A TikToker named Jordan (@jordanreviewsit) posted a video on Tuesday about being “allowed to wear jeans on Friday,” but only if he paid the human resources team $10 each week.

He captioned the TikTok: “Pre-pandemmy office culture was wild”.

The video gained more than 165k views from users, many of whom were stunned that offices used to ask their employees to pay for wearing jeans to work.

“Whaaaaat? Was this a thing?!” asked one TikToker.

“WHAT?!” wrote another shocked user.

Others shared their experiences with casual Fridays as well. The practice, which gained popularity throughout offices in the 1990s, allowed employees to wear “business casual” clothing on Fridays as a signal to the start of the weekend. Now, it has decreased significantly as a number of Americans prefer remote working or hybrid office schedules. In February 2022, 39 per cent of Americans worked entirely from home while 42 per cent had a hybrid schedule, according to Gallup.
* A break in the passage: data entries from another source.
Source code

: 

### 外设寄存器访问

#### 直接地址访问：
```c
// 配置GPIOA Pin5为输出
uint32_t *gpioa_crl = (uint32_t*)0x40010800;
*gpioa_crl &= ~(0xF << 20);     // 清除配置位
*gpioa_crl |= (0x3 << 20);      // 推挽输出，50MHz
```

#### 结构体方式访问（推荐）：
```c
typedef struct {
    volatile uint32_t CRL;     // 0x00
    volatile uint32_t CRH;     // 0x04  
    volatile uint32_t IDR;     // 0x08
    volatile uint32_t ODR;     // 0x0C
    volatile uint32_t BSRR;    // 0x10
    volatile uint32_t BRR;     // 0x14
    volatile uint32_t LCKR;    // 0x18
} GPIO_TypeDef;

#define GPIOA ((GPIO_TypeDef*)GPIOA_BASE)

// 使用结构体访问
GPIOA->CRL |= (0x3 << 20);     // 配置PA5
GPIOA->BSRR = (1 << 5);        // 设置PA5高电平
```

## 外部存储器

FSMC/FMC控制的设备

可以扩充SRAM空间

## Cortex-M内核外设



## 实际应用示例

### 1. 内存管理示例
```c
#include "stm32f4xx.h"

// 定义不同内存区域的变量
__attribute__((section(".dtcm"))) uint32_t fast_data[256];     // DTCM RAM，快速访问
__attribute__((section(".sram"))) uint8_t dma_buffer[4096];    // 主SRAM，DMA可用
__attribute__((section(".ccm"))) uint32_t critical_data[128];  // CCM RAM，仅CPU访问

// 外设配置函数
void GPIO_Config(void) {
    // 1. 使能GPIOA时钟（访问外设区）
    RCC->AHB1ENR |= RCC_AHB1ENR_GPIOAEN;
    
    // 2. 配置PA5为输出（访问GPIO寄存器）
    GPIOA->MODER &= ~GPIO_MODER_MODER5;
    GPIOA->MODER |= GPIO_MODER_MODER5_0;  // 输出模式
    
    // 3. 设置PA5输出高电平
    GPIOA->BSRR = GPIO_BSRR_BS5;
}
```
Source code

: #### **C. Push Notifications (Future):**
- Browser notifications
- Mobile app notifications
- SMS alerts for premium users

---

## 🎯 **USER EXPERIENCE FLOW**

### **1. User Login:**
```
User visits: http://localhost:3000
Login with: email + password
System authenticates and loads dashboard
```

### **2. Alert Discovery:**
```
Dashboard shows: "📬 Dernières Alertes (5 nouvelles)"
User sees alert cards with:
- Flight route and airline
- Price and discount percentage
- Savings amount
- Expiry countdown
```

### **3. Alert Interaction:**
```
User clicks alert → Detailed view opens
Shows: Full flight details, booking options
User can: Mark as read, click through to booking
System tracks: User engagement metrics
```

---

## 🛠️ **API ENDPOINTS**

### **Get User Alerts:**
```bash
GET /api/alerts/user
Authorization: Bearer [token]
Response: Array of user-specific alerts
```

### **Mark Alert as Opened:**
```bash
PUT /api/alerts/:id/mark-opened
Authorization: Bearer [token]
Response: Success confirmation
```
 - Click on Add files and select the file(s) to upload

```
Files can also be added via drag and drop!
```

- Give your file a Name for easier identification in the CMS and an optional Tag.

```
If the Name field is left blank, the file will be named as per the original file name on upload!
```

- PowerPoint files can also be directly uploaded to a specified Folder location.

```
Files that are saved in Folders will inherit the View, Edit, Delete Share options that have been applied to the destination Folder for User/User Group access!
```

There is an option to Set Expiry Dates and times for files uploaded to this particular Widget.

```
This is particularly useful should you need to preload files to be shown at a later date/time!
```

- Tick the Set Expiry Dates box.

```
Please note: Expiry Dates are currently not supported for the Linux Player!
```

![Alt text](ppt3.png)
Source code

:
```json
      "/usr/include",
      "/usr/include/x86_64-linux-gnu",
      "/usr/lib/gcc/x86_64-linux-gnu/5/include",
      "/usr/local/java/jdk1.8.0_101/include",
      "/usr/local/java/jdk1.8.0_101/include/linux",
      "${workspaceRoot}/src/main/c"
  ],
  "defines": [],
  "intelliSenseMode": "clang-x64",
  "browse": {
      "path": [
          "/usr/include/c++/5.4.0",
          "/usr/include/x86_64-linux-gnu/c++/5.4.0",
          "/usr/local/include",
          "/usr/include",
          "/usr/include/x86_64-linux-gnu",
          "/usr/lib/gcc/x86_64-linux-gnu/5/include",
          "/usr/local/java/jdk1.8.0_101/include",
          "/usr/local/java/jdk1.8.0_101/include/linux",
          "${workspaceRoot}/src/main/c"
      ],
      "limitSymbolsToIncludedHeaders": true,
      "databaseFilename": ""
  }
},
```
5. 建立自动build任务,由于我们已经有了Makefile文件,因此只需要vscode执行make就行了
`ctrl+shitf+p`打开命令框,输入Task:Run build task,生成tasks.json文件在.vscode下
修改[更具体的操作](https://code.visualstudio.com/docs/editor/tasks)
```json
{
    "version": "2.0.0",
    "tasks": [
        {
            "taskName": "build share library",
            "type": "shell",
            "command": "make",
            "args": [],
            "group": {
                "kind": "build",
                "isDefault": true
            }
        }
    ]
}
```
One person explained how their office collected casual Friday fees and donated them to a charity. “You would buy a pass for a month that went over your badge. It changed colors every month,” they said.

Another user wrote that their office would hand out stickers when they paid that shows they can wear jeans. “I did it the 1st week, then kept the sticker,” they added. “It’s been 3 years”.

One user wrote, “I didn’t pay and just wore it anyway,” to which Jordan replied: “This is the way”.

Since the start of the Covid-19 pandemic, workplace culture has adapted to more flexible ways of working. Several companies, including Airbnb and Amazon, now allow their employees to work remotely indefinitely. Meanwhile, Gen Z employees expect “more personalisation in how they want to be treated by their employer,” according to a recent study by Deloitte.